Global Warming's Shaky Foundation

Editorial
Copyright 1999 Investor's Business Daily
March 3, 1999


Unfavorable news about global warming just keeps raining down on the Clinton administration. No one from Vice President Al Gore's team pushing the issue will let on that they might be all wet. So we will.

Last month, the National Research Council released a report raising questions about the accuracy of data supporting global warming claims. The prestigious scientific body didn't put it in those words, to be sure, but that was the upshot of the study's main finding.

NRC noted the federal government's lack of progress ''toward developing and maintaining a credible integrated climate observing system, consequently limiting the ability to document adequately climate change.''

Didn't the U.S. sign on to a treaty based on sound science? Well, that subject now may be open to debate. And the report, titled ''Adequacy of Climate Observing Systems,'' hardly disposes of the problem.

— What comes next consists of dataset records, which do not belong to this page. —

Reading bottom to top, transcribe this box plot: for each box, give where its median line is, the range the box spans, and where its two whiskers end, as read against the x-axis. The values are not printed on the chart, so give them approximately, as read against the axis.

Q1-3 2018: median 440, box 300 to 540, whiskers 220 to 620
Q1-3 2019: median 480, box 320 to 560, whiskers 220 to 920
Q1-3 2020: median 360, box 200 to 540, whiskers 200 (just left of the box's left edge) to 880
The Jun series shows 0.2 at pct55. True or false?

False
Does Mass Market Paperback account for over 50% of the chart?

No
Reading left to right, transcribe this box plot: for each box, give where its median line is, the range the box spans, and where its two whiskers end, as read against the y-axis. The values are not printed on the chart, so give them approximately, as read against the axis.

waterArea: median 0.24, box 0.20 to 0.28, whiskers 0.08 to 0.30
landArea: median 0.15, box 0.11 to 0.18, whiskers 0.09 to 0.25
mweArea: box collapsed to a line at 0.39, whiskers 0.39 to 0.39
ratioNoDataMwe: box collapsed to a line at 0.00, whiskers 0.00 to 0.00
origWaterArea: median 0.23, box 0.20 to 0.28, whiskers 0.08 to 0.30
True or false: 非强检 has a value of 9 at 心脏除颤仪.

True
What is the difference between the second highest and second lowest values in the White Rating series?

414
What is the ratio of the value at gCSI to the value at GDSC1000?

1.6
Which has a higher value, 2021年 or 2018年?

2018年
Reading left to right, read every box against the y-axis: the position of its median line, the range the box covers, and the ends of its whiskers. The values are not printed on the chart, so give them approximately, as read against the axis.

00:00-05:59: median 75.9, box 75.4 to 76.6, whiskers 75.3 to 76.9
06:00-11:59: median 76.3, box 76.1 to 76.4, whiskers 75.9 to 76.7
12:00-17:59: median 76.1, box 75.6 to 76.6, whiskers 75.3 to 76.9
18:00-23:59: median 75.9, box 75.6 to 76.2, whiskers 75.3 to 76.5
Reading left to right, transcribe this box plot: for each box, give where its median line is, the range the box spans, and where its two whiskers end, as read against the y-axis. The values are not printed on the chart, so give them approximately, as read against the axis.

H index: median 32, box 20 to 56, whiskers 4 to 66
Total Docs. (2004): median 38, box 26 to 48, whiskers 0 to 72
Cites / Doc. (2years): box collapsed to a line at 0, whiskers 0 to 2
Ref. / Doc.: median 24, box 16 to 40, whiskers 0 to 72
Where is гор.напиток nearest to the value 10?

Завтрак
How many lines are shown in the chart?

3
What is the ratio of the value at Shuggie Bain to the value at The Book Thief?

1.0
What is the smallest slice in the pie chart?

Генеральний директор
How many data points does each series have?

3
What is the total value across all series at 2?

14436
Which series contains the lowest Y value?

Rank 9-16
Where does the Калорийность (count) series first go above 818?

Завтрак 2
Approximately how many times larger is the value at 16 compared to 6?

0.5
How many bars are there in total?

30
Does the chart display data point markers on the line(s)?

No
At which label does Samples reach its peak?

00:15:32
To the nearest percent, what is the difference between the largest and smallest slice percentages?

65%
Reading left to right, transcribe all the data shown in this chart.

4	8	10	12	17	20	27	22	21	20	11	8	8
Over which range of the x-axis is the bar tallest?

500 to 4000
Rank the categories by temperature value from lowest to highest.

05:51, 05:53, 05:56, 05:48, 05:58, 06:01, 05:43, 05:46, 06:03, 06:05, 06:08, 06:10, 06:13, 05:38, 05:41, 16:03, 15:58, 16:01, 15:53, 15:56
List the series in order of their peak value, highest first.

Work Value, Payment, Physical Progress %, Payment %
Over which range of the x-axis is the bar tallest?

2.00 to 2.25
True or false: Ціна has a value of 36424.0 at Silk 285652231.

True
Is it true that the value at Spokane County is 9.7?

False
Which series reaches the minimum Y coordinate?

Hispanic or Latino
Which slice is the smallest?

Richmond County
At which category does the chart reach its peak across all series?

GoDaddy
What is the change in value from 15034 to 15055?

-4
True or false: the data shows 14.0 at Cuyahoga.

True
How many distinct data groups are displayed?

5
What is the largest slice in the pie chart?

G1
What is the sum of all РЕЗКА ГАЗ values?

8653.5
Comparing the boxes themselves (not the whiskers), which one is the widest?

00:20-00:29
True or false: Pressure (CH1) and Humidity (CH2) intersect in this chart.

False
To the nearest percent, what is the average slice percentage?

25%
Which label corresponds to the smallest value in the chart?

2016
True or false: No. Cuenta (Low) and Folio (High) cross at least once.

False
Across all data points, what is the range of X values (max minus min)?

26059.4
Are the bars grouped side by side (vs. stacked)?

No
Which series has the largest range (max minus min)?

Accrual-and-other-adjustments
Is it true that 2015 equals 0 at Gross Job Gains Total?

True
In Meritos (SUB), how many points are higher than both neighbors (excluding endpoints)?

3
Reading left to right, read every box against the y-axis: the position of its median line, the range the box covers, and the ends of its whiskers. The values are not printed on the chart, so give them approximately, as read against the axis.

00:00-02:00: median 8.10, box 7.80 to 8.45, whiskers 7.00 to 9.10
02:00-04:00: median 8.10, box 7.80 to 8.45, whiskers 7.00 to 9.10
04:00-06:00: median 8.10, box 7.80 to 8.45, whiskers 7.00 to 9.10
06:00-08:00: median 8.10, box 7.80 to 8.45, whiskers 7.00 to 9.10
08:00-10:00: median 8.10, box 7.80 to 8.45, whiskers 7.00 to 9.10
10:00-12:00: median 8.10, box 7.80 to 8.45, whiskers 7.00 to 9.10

Among the tools employed, the report says that scientists have relied on ''low-tech, human-intensive observing methods'' as an explanation for trends marked to date. But in addressing such methods elsewhere, the report noted, ''Deficiencies in the accuracy, quality and continuity of the records, however, still place serious limitations on the confidence that can be placed in the research results.''

One table, in fact, shows that the ''application of nine of the 10 principles of climate monitoring needs improvement.''

Maybe no one was supposed to notice. But the news got picked up in this paper and others. For some time now, this page has pointed to troubling inconsistencies and suspect data plaguing climate change science.

But the administration is bent on meeting the Kyoto Protocol's tough air pollution standards, no matter the cost. And costly it will be.

A study from the American Farm Bureau Federation projected that ranchers' and farmers' incomes would get cut as much as 50% if the global warming deal the Clinton administration caved in to in December 1997 goes into effect. The study also showed that agriculture production costs will rise nearly 9%.

The administration, though, hasn't been too interested in discussing, much less disclosing, competing analyses. The Farm Bureau said the industry has published three studies on the treaty's effect while the Clinton folks have yet to release their own.

We know why.

Even before Gore gave away the store in Kyoto, the treaty was a dead letter in the Senate. Now the administration is quietly trying to achieve treaty goals through the regulatory process.

A renewed emphasis on improving climate science would be a better path to take. The administration also might consider withdrawing altogether from the climate change convention inked in Rio de Janeiro in 1992 and then ratified by the Senate in 1994 - at least until there is better information. Article 26 of that accord allows countries to withdraw, provided they give a one-year notice.

Now just might be the time to return a measure of sanity, and yes, real science.